Additionally, the SOFT support library softlib is required, but is automatically downloaded and installed if you have git installed.
To use the DREAM Python interface, you will need Python 3 installed on your
system. Additionally, the following packages are needed (all of which should
be installable via pip (https://pypi.org/):
h5py
matplotlib
numpy
packaging
scipy
Installing dependencies with pip:
$ pip install h5py matplotlib numpy packaging scipy
Tip
If you already have an installation of PETSc available (as is the case on many public computer systems) it should not be necessary to rebuild PETSc. Instead, you can proceed to building DREAM directly.
DREAM uses PETSc, the Portable, Extensible Toolkit for Scientific Computation, for working with sparse matrices. Much of the execution time is spent in PETSc or the external packages it calls during a DREAM simulation, and it is therefore useful to pay extra attention to the configuration of the library.
PETSc can be downloaded using git:
$ git clone -b release https://gitlab.com/petsc/petsc.git petsc
We generally recommend using the latest version available of PETSc (which the
above command will give you). The last argument to git above, petsc,
specifies the location to download PETSc to. As specified above, PETSc is
downloaded to a subdirectory called petsc located in the current working
directory. A common place to put PETSc is either in your home directory
(~/petsc) or, if you are the system administrator, in /opt/petsc.
Once PETSc is downloaded, you will need to configure PETSc. This is achieved
by going into the PETSc directory and running ./configure:
$ ./configure
Note
Generally you will also want to specify a number of configuration flags. See for example Recommended configuration and External packages for details.
After configuration has finished successfully, you can compile using the command
$ make all
After this command finishes successfully, you can proceed to compiling DREAM.
Tip
To reduce the amount of typing when compiling DREAM, you can export
appropriate values for the PETSC_DIR and PETSC_ARCH environment
variables in your ~/.bashrc file:
...
export PETSC_DIR="/path/to/petsc"
export PETSC_ARCH=linux-c-opt
The values to use for PETSC_DIR and PETSC_ARCH are given at the end
of the PETSc configuration.
We recommend configuring PETSc with the following command (assuming a GCC or compatible compiler is used to compile PETSc):
$ ./configure --with-debugging=0 --with-mpi=0 --COPTFLAGS="-O3 -march=native -mtune=native" --CXXOPTFLAGS="-O3 -march=native -mtune=native" --FOPTFLAGS="-O3 -march=native -mtune=native"

----

| Your task |
Please copy the installation notes word for word, between "DREAM uses PETSc, the" and "of the library.", inclusive. The records play no part in this work.

----

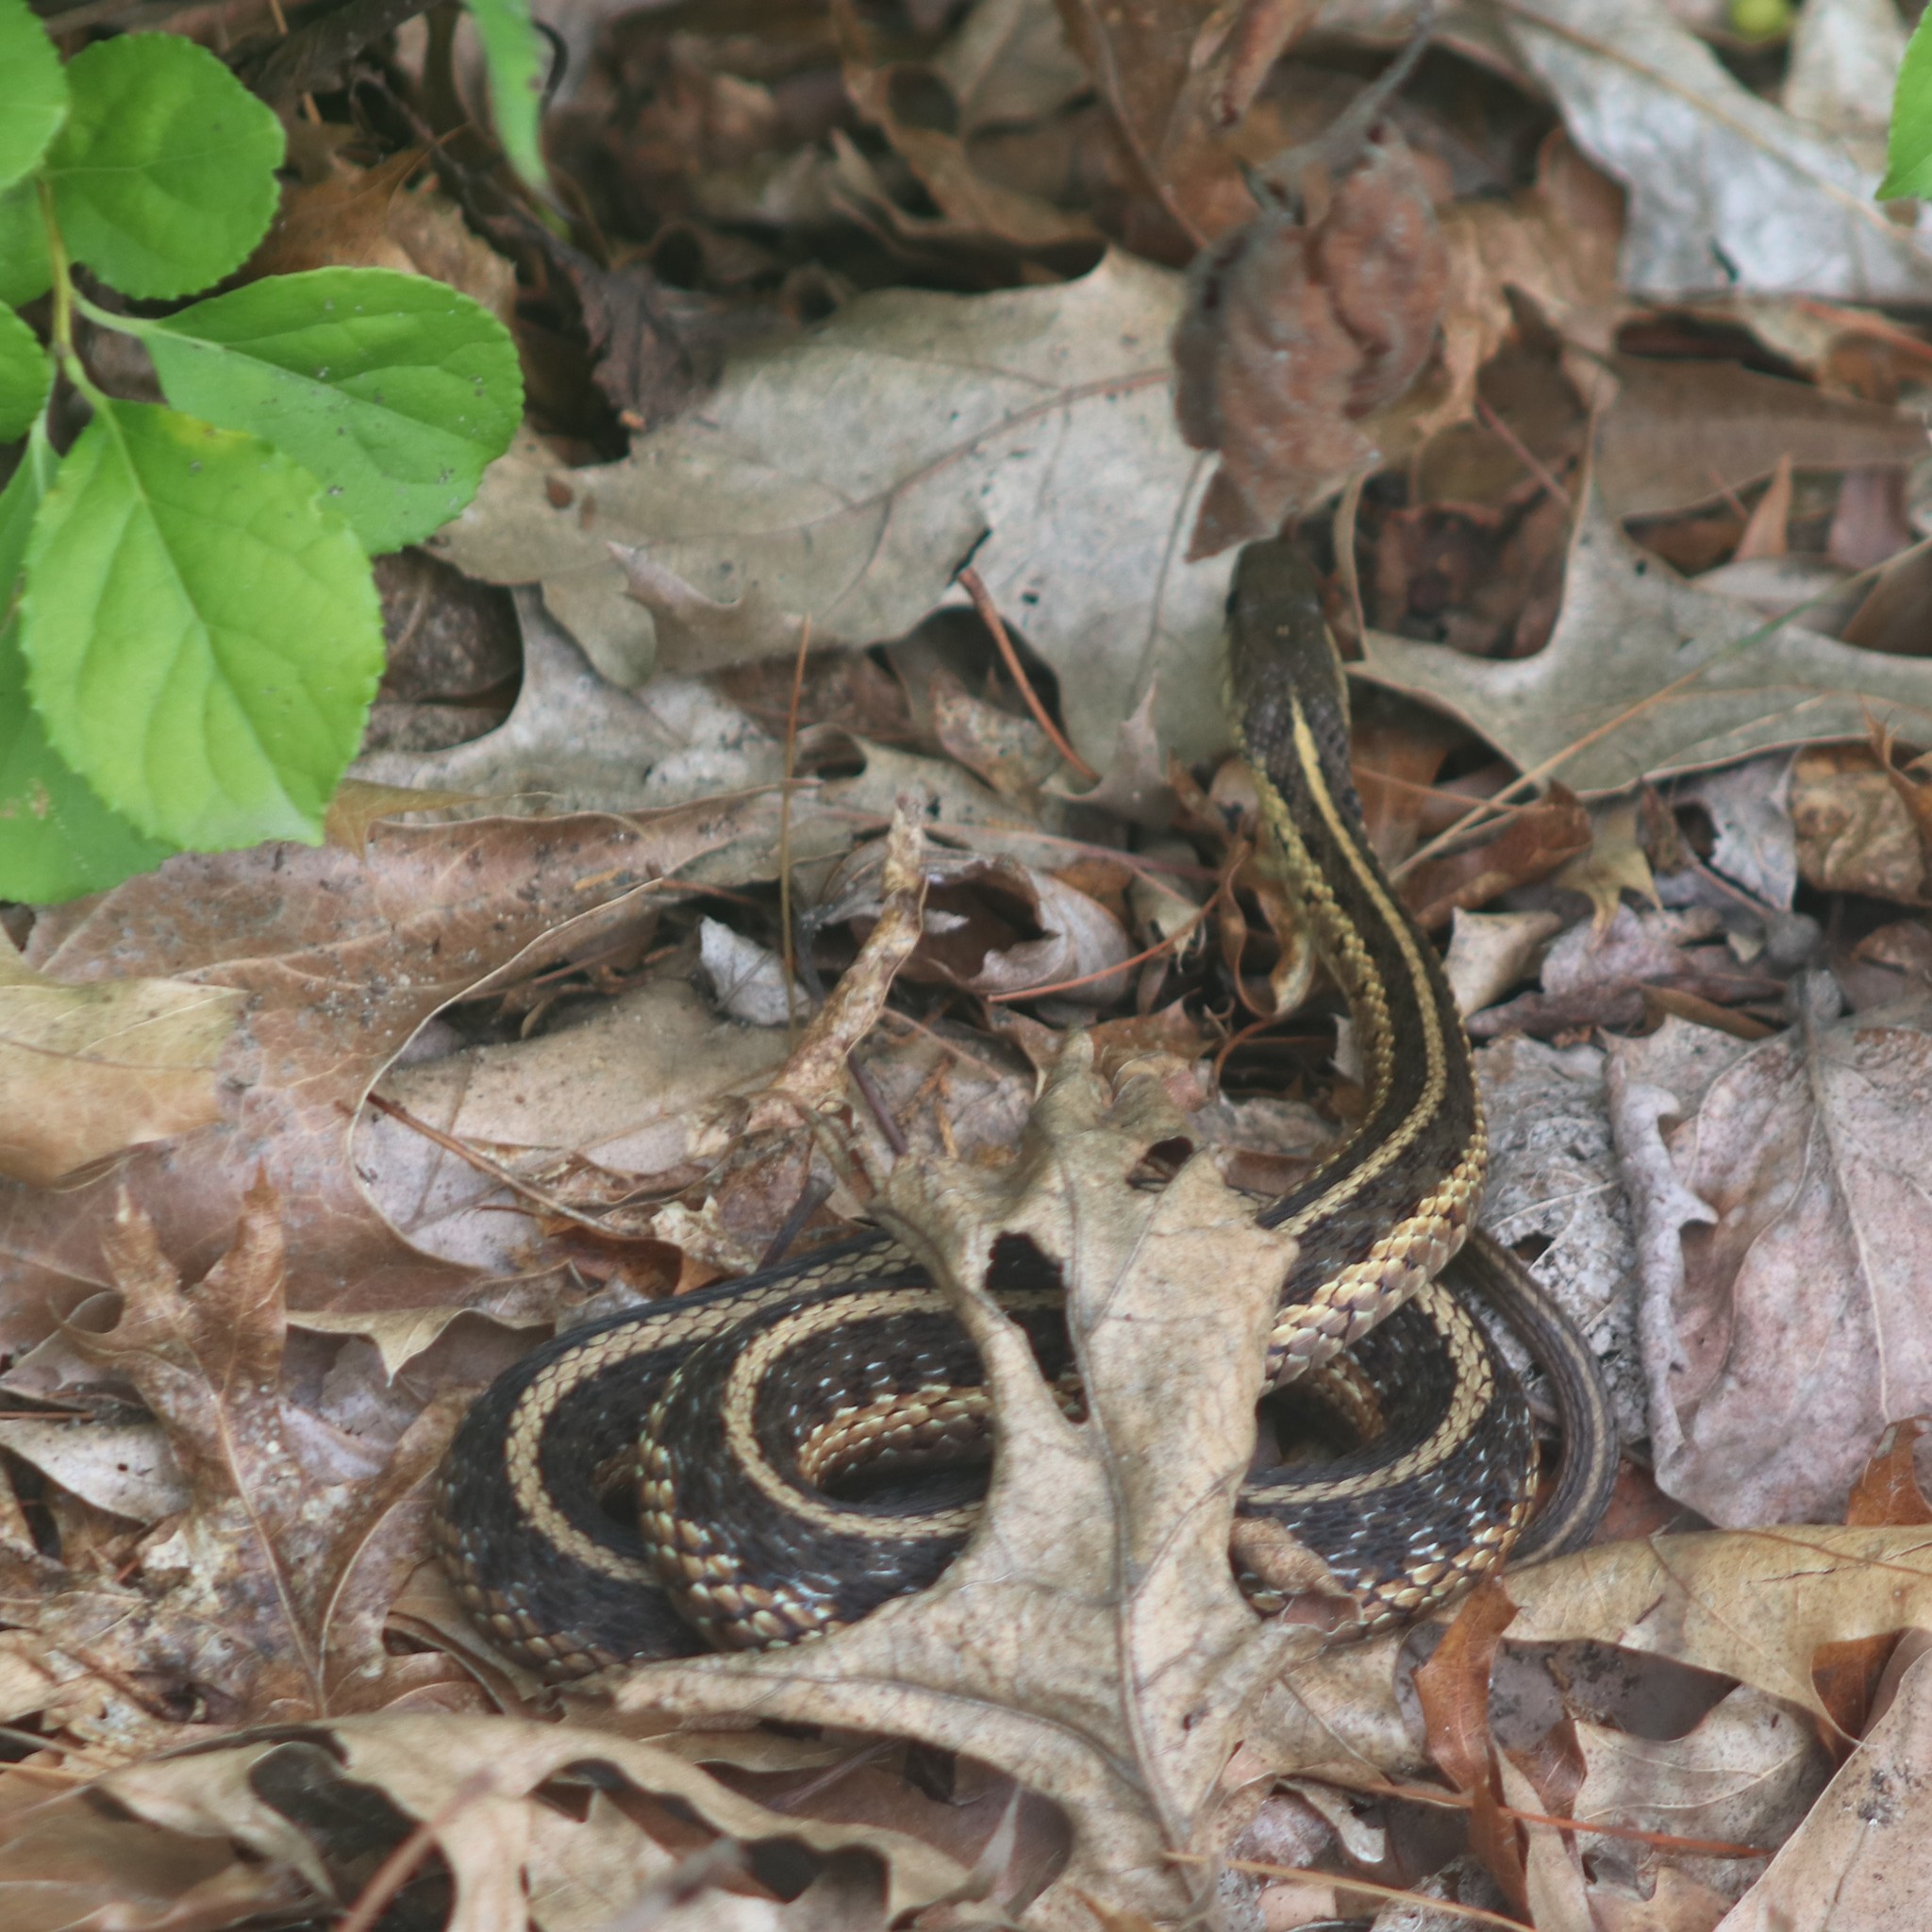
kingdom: Animalia
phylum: Chordata
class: Squamata
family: Colubridae
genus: Thamnophis
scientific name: Thamnophis sirtalis
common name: Common garter snake
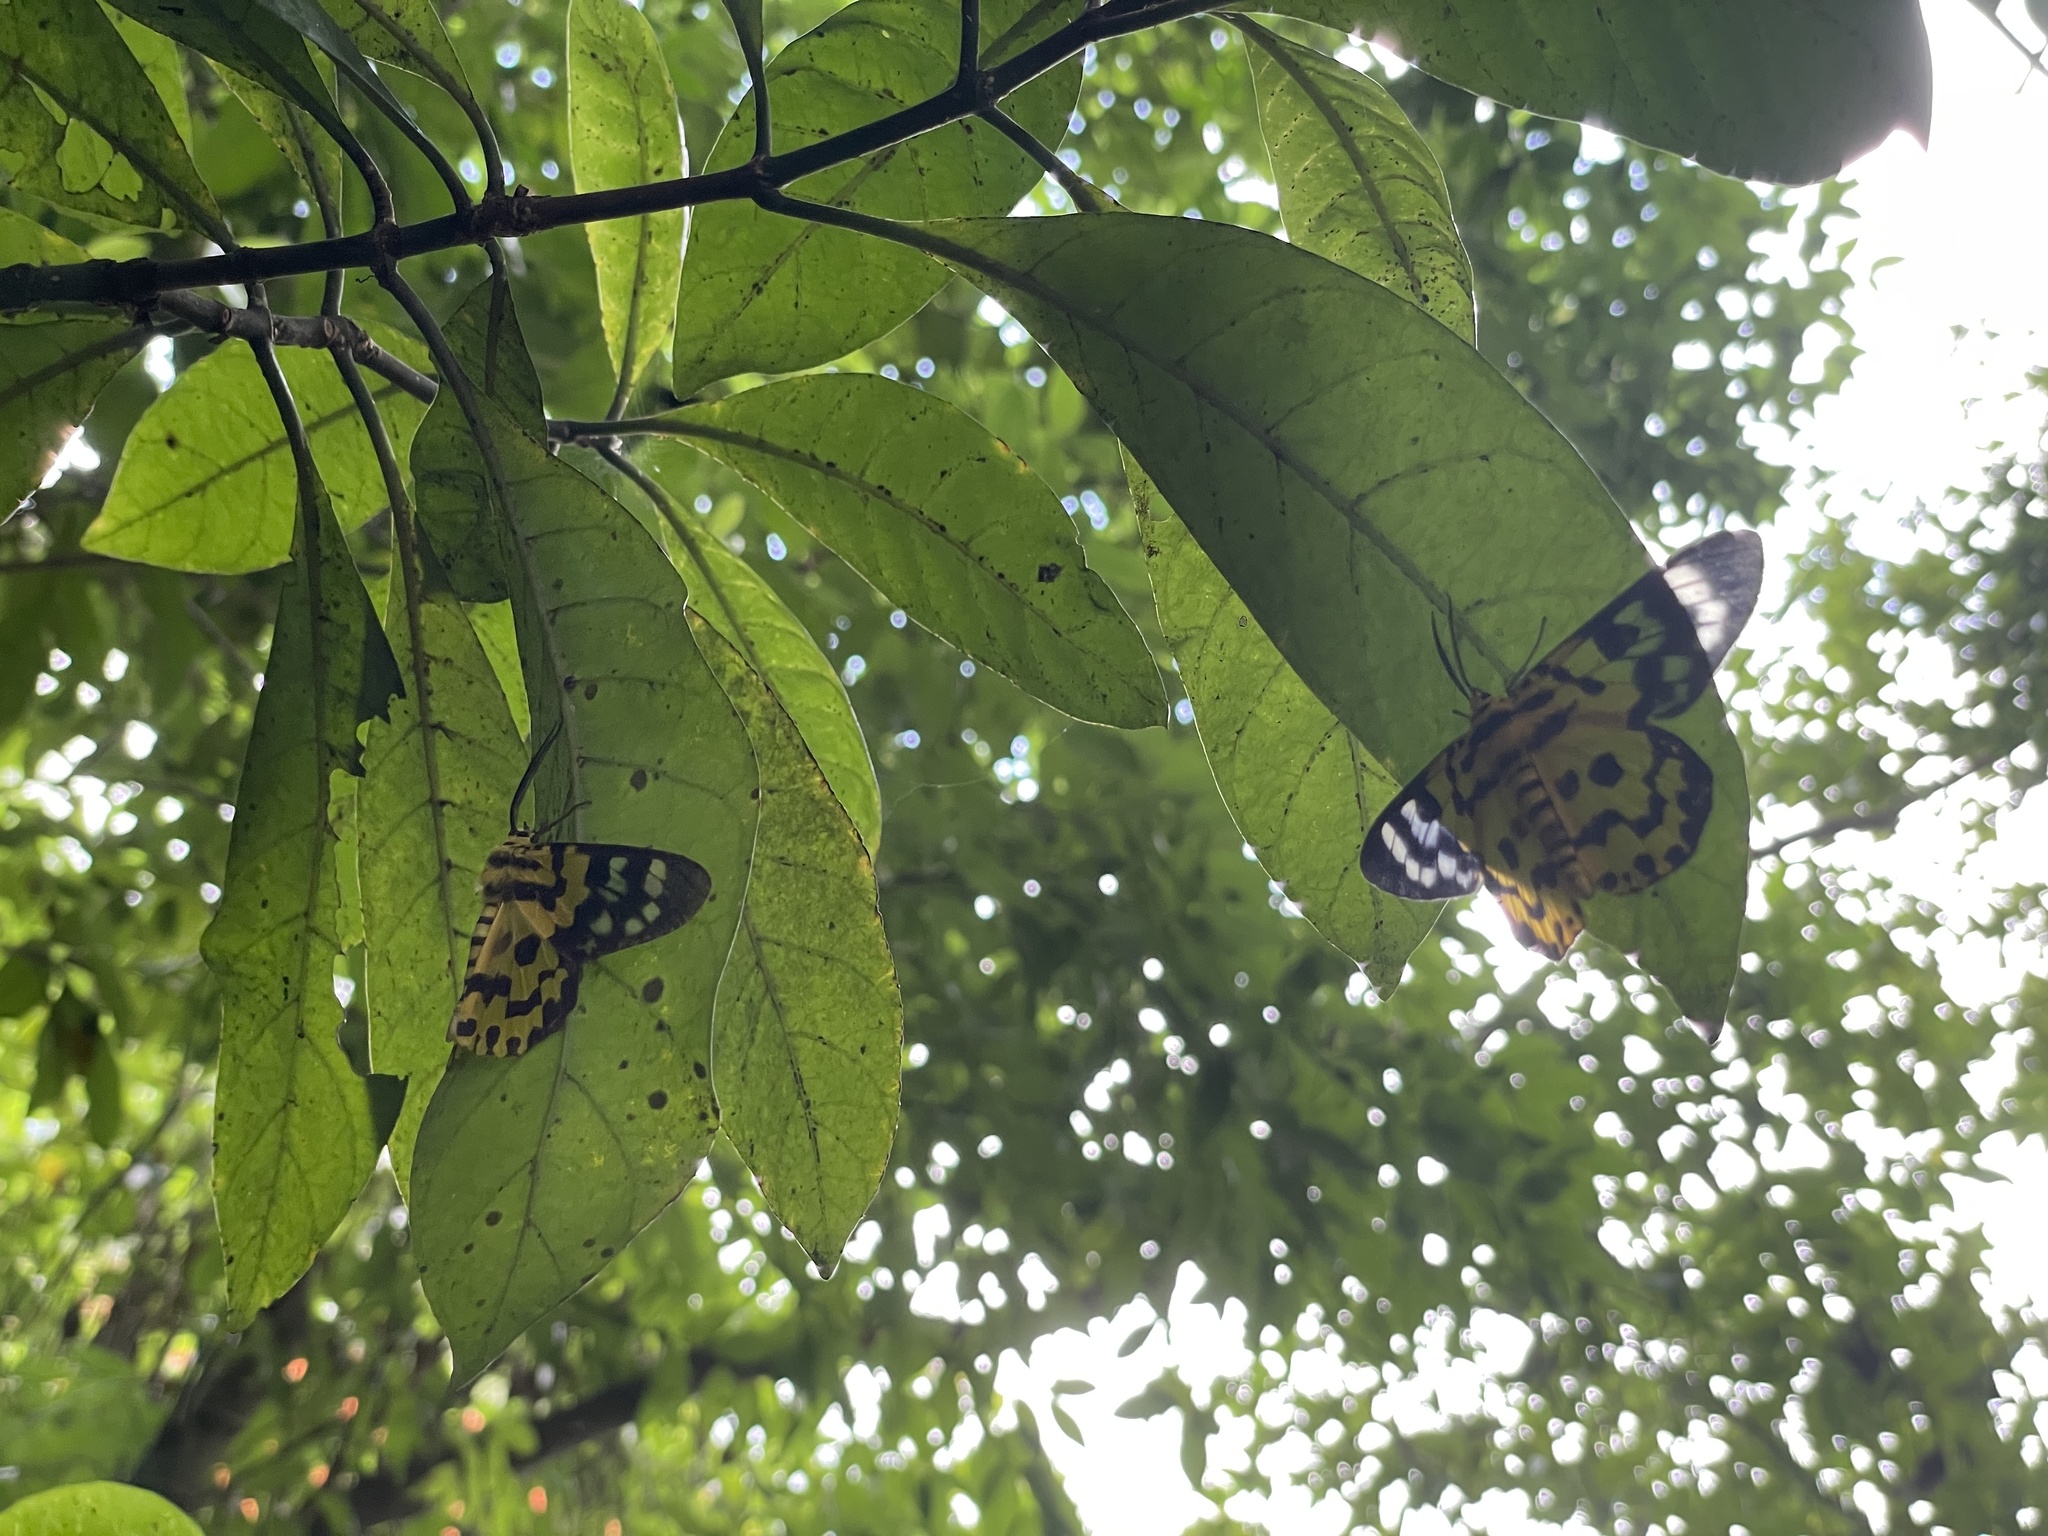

----

| Written response |
DREAM uses PETSc, the Portable, Extensible Toolkit for Scientific Computation, for working with sparse matrices. Much of the execution time is spent in PETSc or the external packages it calls during a DREAM simulation, and it is therefore useful to pay extra attention to the configuration of the library.